Now, before everyone goes off the handle and thinks of me as being just a little too cynical about this, I'm not. I'm just a critical person and as someone who has read comics for 20 years, I know what I'm talking about. Cap will be back, just like Wolverine eventually got his adamantium back, just like the Fantastic Four returned, just like Superman being reborn and just like any other great and profitable character being killed off and coming back.

I could keep writing about comics for a good while, but I think I have dug my nerd hole deep enough for the time being.


Anonymous said...

OK, King of Comics, Captain Planet will definitely return. I don't think anyone is saying that he won't.

Is he an archetype? Sure, but do you have a point beyond the obvious. What does the metaphorical death of America and/or freedom (even if it is temporary) say about the state of this fair union?

In other words, I think you're missing the point here.

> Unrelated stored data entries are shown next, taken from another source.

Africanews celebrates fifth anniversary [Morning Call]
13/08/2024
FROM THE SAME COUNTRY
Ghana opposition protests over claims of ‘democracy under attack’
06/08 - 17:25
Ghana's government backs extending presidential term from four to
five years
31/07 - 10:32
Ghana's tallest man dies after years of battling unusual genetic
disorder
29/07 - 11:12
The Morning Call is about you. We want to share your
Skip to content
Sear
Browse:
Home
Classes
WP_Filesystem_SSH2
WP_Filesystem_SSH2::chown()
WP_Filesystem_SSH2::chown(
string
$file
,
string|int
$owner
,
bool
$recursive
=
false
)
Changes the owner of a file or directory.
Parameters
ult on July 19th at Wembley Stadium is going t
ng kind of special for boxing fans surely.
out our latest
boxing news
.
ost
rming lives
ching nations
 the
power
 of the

The King can surely add more to the discussion than this Wikipedia fluff. Give me your own thoughts and reactions. Please, King, impart to me your wisdom!

The Expatriate said...

Oh you lowly serf. Captain Planet was not originally a comic book, but was the brainchild of Ted Turner. Do not bring him up again in the presence of your King. To clarify, Marvel's characters have typically been archetypes and DC's characters have been metaphors. Yes, there is a difference. I know you'll love that. As for my own reactions? I can't really say. I haven't read Cap in years or really kept up with Marvel in years. I am more of a Dark Horse or Vertigo guy these days. Miller, Gaiman, Moore and Sim. Also, Kurt Busiek's "Astro City" is genius and thats what I've been reading for the last 8 months.

Anonymous said...

First of all, Captain "Planet" was a typo. I meant "America."

As for the literary terms: Metaphor? Archetype? I don't give a damn; you're only arguing semantics in an attempt to establish yourself as an authority. In fact, I could kick your ass arguing either, so don't test me, boy.

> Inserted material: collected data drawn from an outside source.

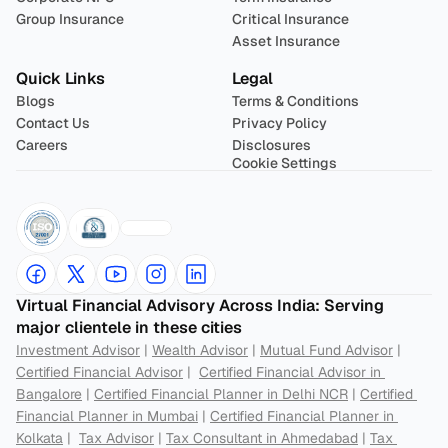
Group Insurance
Critical Insurance
Asset Insurance
Quick Links
Legal
Blogs
Terms & Conditions
Contact Us
Privacy Policy
Careers
Disclosures
Cookie Settings
Virtual Financial Advisory Across India: Serving 
major clientele in these cities
Investment Advisor
 | 
Wealth Advisor
 | 
Mutual Fund Advisor
 | 
Certified Financial Advisor
 |  
Certified Financial Advisor in 
Bangalore
 | 
Certified Financial Planner in Delhi NCR
 | 
Certified 
Financial Planner in Mumbai
 | 
Certified Financial Planner in 
Kolkata
 |  
Tax Advisor
 | 
Tax Consultant in Ahmedabad
 | 
Tax 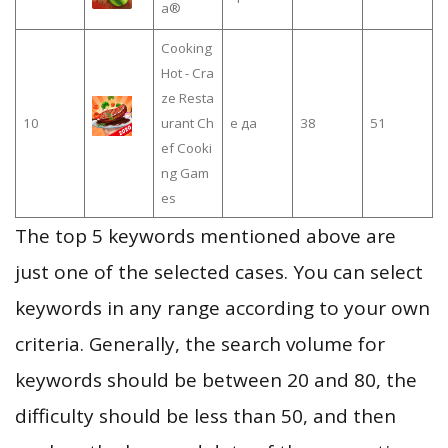
a®
Cooking
Hot - Cra
ze Resta
10
urant Ch
е да
38
51
ef Cooki
ng Gam
es
The top 5 keywords mentioned above are
just one of the selected cases. You can select
keywords in any range according to your own
criteria. Generally, the search volume for
keywords should be between 20 and 80, the
difficulty should be less than 50, and then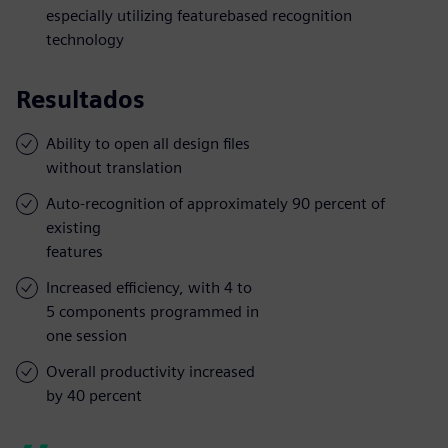
especially utilizing featurebased recognition
technology
Resultados
Ability to open all design files
without translation
Auto-recognition of approximately 90 percent of
existing
features
Increased efficiency, with 4 to
5 components programmed in
one session
Overall productivity increased
by 40 percent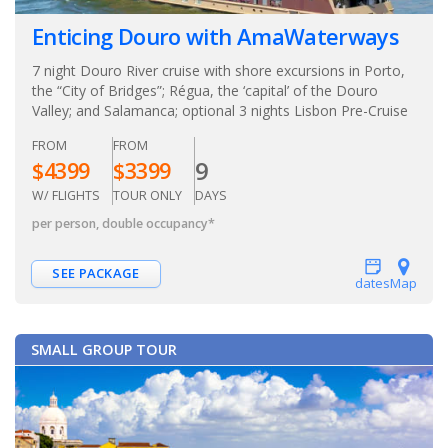
Enticing Douro with AmaWaterways
7 night Douro River cruise with shore excursions in Porto,
the “City of Bridges”; Régua, the ‘capital’ of the Douro
Valley; and Salamanca; optional 3 nights Lisbon Pre-Cruise
FROM
FROM
9
$
4399
$
3399
W/ FLIGHTS
TOUR ONLY
DAYS
per person, double occupancy
*
SEE PACKAGE
dates
Map
SMALL GROUP TOUR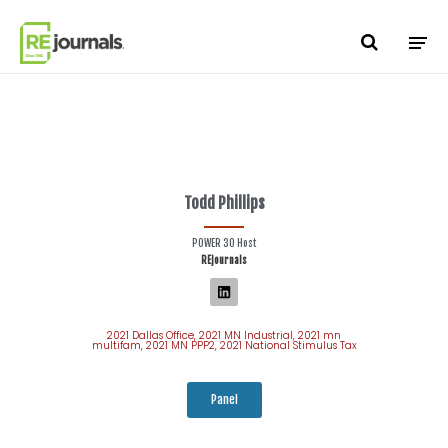
Skip to content
Todd Phillips
POWER 30 Host
REjournals
2021 Dallas Office
,
2021 MN Industrial
,
2021 mn
multifam
,
2021 MN PPP2
,
2021 National Stimulus Tax
Panel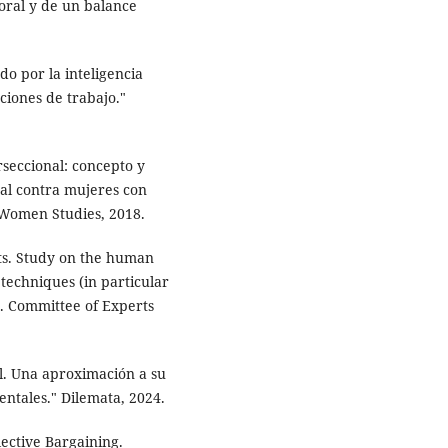
aboral y de un balance
ado por la inteligencia
aciones de trabajo."
rseccional: concepto y
ual contra mujeres con
 Women Studies, 2018.
ts. Study on the human
techniques (in particular
s. Committee of Experts
ial. Una aproximación a su
ntales." Dilemata, 2024.
ective Bargaining.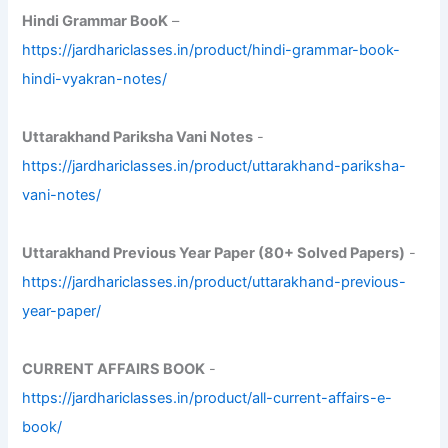
Hindi Grammar BooK
–
https://jardhariclasses.in/product/hindi-grammar-book-
hindi-vyakran-notes/
Uttarakhand Pariksha Vani Notes
-
https://jardhariclasses.in/product/uttarakhand-pariksha-
vani-notes/
Uttarakhand Previous Year Paper (80+ Solved Papers)
-
https://jardhariclasses.in/product/uttarakhand-previous-
year-paper/
CURRENT AFFAIRS BOOK
-
https://jardhariclasses.in/product/all-current-affairs-e-
book/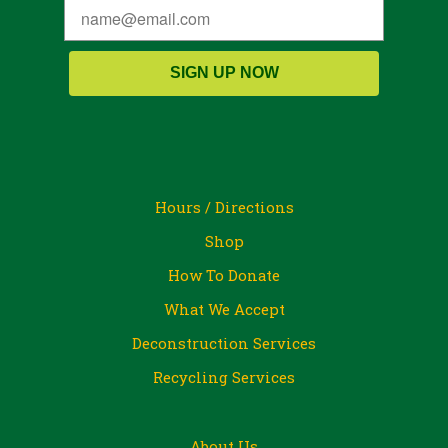
SIGN UP NOW
Hours / Directions
Shop
How To Donate
What We Accept
Deconstruction Services
Recycling Services
About Us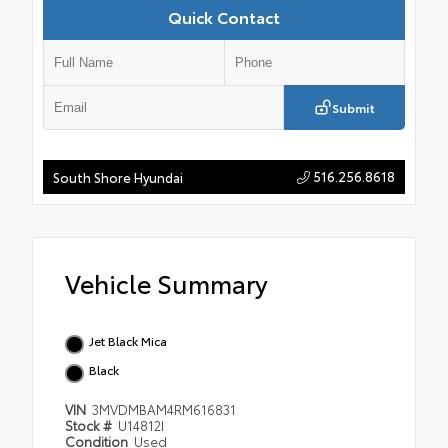
Quick Contact
Submit
516.256.8618
South Shore Hyundai
Vehicle Summary
Jet Black Mica
Black
VIN
3MVDMBAM4RM616831
Stock #
U14812I
Condition
Used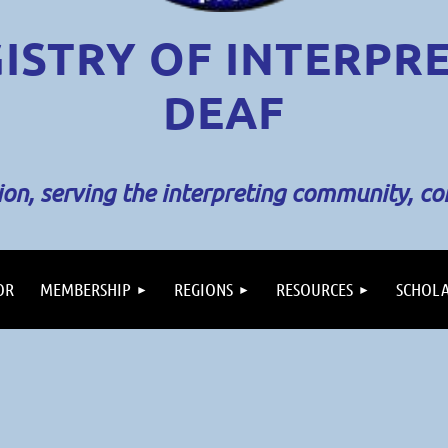
ISTRY OF INTERPR
DEAF
sion, serving the interpreting community, c
OR
MEMBERSHIP
REGIONS
RESOURCES
SCHOLA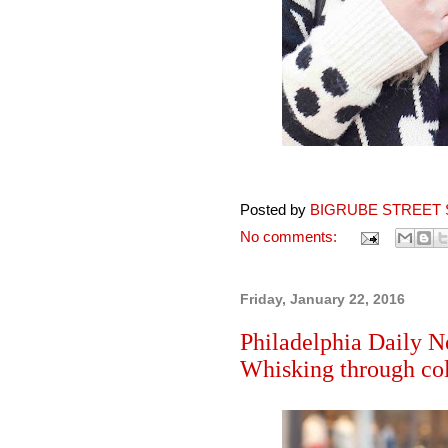
Posted by
BIGRUBE STREET 
No comments:
Friday, January 22, 2016
Philadelphia Daily N
Whisking through col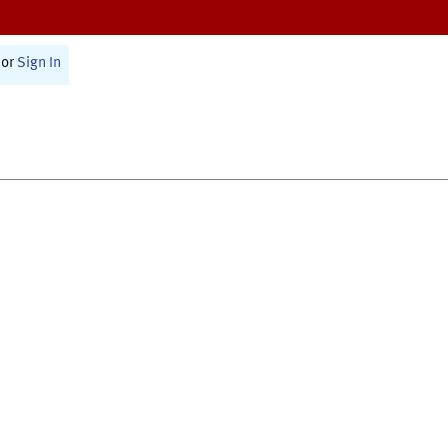
or
Sign In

Finally, I'll just say that I love watching you squirm while trying to protect what you believe to be your only area of expertise outside the realm of hobos. Squirm! Squirm!

The Thinker said...

Here's my problem with all this:

Captain America wasn't simply killed, he was wasted by a sniper on the courthouse steps after testifying.

The method of killing was too impersonal, and should have been more of a hand to hand struggle type deal. Even Samson got to kill a bunch of people in the name of the Lord as he was dying. Doesn't Captain America get at least that? Instead, he gets killed like a dog. Bastards.

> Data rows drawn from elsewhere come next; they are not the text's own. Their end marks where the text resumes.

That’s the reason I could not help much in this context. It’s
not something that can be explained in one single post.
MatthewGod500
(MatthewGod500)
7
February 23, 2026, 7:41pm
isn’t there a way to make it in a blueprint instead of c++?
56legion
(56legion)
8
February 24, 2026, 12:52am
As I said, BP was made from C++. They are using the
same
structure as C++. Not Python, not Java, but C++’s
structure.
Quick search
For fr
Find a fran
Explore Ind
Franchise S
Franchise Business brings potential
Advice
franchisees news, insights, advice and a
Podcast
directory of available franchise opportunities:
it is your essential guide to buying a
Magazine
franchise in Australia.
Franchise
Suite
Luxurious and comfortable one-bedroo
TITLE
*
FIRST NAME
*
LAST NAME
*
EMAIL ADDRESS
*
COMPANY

Second, he's walking down the courthouse steps. It's not hard to see the message conveyed there. Justice in America is falling apart! Hide your children! I swear to God, if this breastfeeding debate had gotten any more involved, he would have been killed by a giant set of fun bags. All this crap has become too topical for my taste.

Take me back to the good old days when people dressed in red, white and blue kicked some freedom-hating ass. Boo-yah!

The Expatriate said...

Ok, I am truly the only one who can speak with any authority when it comes to comics and GRAPHIC NOVELS, so I'm laying down the law. The point of Cap's death was supposed to be symbolic. He was cut down like anyone else, thus proving America's weakness, yet the preceeding comics established Cap's position when it comes to civil liberties, (see Civil War). The point was a balance between the two, thus the archetype of Cap being destroyed by an act of violence. Jeez. I'm debating Captain America, with two of the most cynical people I know, who both don't care about comic books. I'm going to read some Asto City. (See, you gotta really be a nerd to know what Asto City is.)

The Thinker said...

You can shove that metaphor bullshit up your ass, Comrade. Here in America we only truly understand three things- reality TV, watered down religious stances and unfettered vengeance.

So take your fancy book learning back to a place where it's kosher to kill off your heroes.

Next you'll be telling me we killed Jesus, and that Santa isn't real.

You suck.

Anonymous said...

I agree with Thinker on all point, especially the part about Expatriate sucking. We non-nerds need to stick together out here in cyberspace.